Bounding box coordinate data
────────
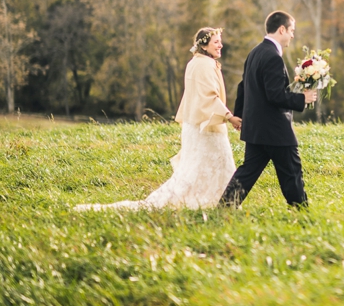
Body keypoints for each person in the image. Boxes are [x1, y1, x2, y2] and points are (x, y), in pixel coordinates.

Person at [75, 27, 241, 211]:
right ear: (205, 44)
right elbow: (208, 97)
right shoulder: (204, 65)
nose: (221, 45)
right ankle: (223, 204)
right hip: (207, 129)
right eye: (216, 42)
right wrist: (229, 117)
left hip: (195, 127)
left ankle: (218, 202)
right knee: (221, 164)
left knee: (196, 167)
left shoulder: (194, 62)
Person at [219, 11, 316, 208]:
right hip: (274, 129)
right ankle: (302, 211)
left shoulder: (255, 52)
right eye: (291, 31)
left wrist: (240, 115)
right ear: (282, 29)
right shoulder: (273, 57)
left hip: (256, 128)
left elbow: (242, 86)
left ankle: (224, 206)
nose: (292, 35)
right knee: (291, 172)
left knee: (248, 171)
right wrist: (302, 99)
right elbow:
────────
» GOAL OF THE EXERCISE:
Restate the data word for word and exclude every picture.

» SOLUTION FOR THIS TASK:
Body keypoints for each person in the image. Boxes are [x1, y1, x2, y2] and points are (x, y), in pixel coordinates.

Person at [75, 27, 241, 211]:
right ear: (205, 44)
right elbow: (208, 97)
right shoulder: (204, 65)
nose: (221, 45)
right ankle: (223, 204)
right hip: (207, 129)
right eye: (216, 42)
right wrist: (229, 117)
left hip: (195, 127)
left ankle: (218, 202)
right knee: (221, 164)
left knee: (196, 167)
left shoulder: (194, 62)
Person at [219, 11, 316, 208]:
right hip: (274, 129)
right ankle: (302, 211)
left shoulder: (255, 52)
right eye: (291, 31)
left wrist: (240, 115)
right ear: (282, 29)
right shoulder: (273, 57)
left hip: (256, 128)
left elbow: (242, 86)
left ankle: (224, 206)
nose: (292, 35)
right knee: (291, 172)
left knee: (248, 171)
right wrist: (302, 99)
right elbow:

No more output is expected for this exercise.